The mean overall RIGHT score for the 10 consensus statements [22, 32, 33, 35-43] was 36.57% (±35.33%). Specifically, 23 items were found to have a reporting quality rating of greater than or equal to 50%, 5 items had a reporting quality of 100% (1a, 1b, 1c, 4, and 7a), while 10 items had a reporting quality of 0% (3, 8b, 10a, 10b, 14a, 14b, 18a, 18b, 19b, and 20). For domain-focused quality of reporting, basic information, background of the guidelines, recommendations, and other information had higher reporting ratings. However, the quality of reporting for health problems, evidence sources and evaluations, rationale/explanation for the recommendations, reviews and quality assurance, funding sources and declarations, management of interest, and funder’s access to the consensus statements was insufficient (Table 2).
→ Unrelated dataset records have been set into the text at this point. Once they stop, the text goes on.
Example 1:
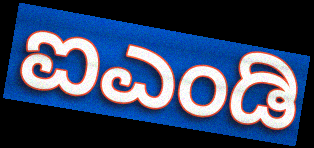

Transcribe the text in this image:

ಐಎಂಡಿ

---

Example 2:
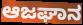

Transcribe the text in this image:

ಆಜಘಾನ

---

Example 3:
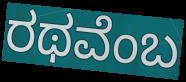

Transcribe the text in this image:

ರಥವೆಂಬ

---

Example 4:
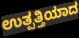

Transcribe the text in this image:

ಉತ್ಪತ್ತಿಯಾದ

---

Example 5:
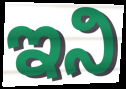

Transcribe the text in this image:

ಇನಿ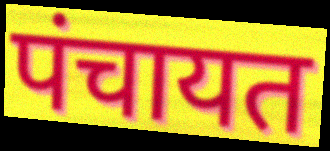
पंचायतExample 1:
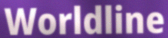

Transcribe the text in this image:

Worldline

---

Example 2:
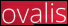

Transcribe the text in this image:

ovalis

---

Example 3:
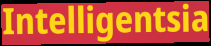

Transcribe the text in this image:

Intelligentsia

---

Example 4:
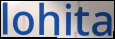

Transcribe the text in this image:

lohita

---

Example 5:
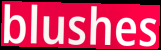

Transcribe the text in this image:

blushes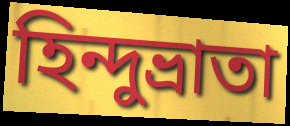
হিন্দুভ্রাতা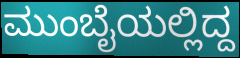
ಮುಂಬೈಯಲ್ಲಿದ್ದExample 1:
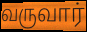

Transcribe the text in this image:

வருவார்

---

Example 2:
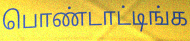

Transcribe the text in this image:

பொண்டாட்டிங்க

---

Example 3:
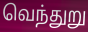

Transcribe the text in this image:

வெந்துறு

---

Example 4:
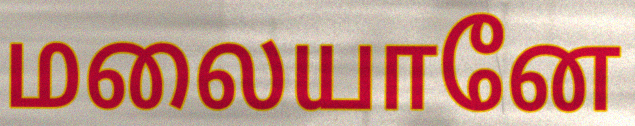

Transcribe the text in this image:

மலையானே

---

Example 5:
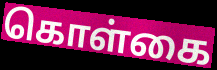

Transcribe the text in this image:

கொள்கைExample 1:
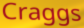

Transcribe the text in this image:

Craggs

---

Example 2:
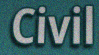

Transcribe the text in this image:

Civil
Content features of the guidelines/consensus statements
This study included 14 clinical practice guidelines (13 evidence-based) [12-25] and 10 translational consensus statements (6 evidence-based) [22, 32, 33, 35-43]. Based on definitions framework of the PICS/PICS-F, the analysis revealed that only one consensus statement clearly defined PICS/PICS-F, while the remaining documents only described one category of clinical problems normally attributed to PICS/PICS-F. Regarding physical dysfunctions, there was more focus on ICU-AW, acquired neuromuscular diseases, sleep disorders, and pain. Regarding psychological and mental disorders, the majority of guidelines and consensus statements focused on agitation, anxiety, and depression; there was insufficient focus on the PTSD of ICU patients and their family members. Regarding cognitive and behavioral disorders, the focus was on delirium; however, limited attention was given to persistent cognitive deficits and difficulties returning to the family, society, and workplace (Table.3).
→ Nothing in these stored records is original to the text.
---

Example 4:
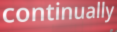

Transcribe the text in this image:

continually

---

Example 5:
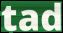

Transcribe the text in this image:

tadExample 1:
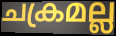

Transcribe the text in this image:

ചക്രമല്ല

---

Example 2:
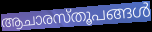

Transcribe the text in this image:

ആചാരസ്തൂപങ്ങൾ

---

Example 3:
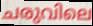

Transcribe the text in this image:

ചരുവിലെ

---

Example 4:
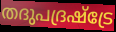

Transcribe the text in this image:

തദുപദ്രഷ്ട്രേ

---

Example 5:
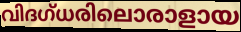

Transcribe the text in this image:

വിദഗ്ധരിലൊരാളായ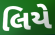
લિયેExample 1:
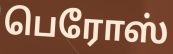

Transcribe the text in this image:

பெரோஸ்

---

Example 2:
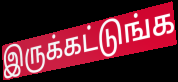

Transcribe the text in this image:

இருக்கட்டுங்க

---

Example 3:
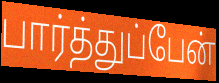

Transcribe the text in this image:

பார்த்துப்பேன்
An analysis based on the “patient-clinical problem-intervention-target” framework revealed that the guidelines and consensus statements covered patients that suffered cardiac and severe respiratory illnesses and acute respiratory distress syndrome (ARDS), patients that were mechanically ventilated, treated by extracorporeal membrane oxygenation (ECMO), or suffered from brain trauma, as well as ICU survivors and the caregivers of these patients. However, many of the guidelines mentioned critically ill patients without providing information on the primary diseases. Secondly, regarding clinical problem, only one consensus statement provided a definition of PICS/PICS-F. In addition, the majority of the guidelines and consensus statements provided a clear introduction of ICUAW, pain, anxiety, sleep disorders, depression, agitation, and delirium. Some only described the rehabilitation of critically ill patients without clear provisions of specific clinical problems. Thirdly, regarding interventions, most of the guidelines and consensus statements clearly illustrated measures such as ICUAW diagnosis, physical therapy, early mobilization and safety criteria, sleep management, sedation/analgesia, anxiety/depression management, risk, monitoring, prevention and management of delirium, and family-centered care. Several guidelines/consensus statements employed bundling strategies to tackle the problems and design interventions. Some guidelines only described the rehabilitation of critically ill patients but did not clarify the specific rehabilitation interventions utilized. Finally, regarding management target, the majority of the guidelines and consensus statements focused on solving sleep problems, pain (sedation/analgesia), anxiety/depression, and delirium during ICU hospitalization; only one guideline focused on physical therapy to prevent the occurrence of PICS/PICS-F, and no guidelines or consensus statement discussed the patients/caregivers/family members’ quality of life or patients’ difficulty in returning to the family, workplace, and society. Moreover, it was found that the guidelines on the rest and sleep management ICU patients developed by Elliott & McKinley[25], which were formulated using an evidence-based strategy based on internal data collected from their own hospital, could effectively improve the guideline’s clinical translational effects (Table.3).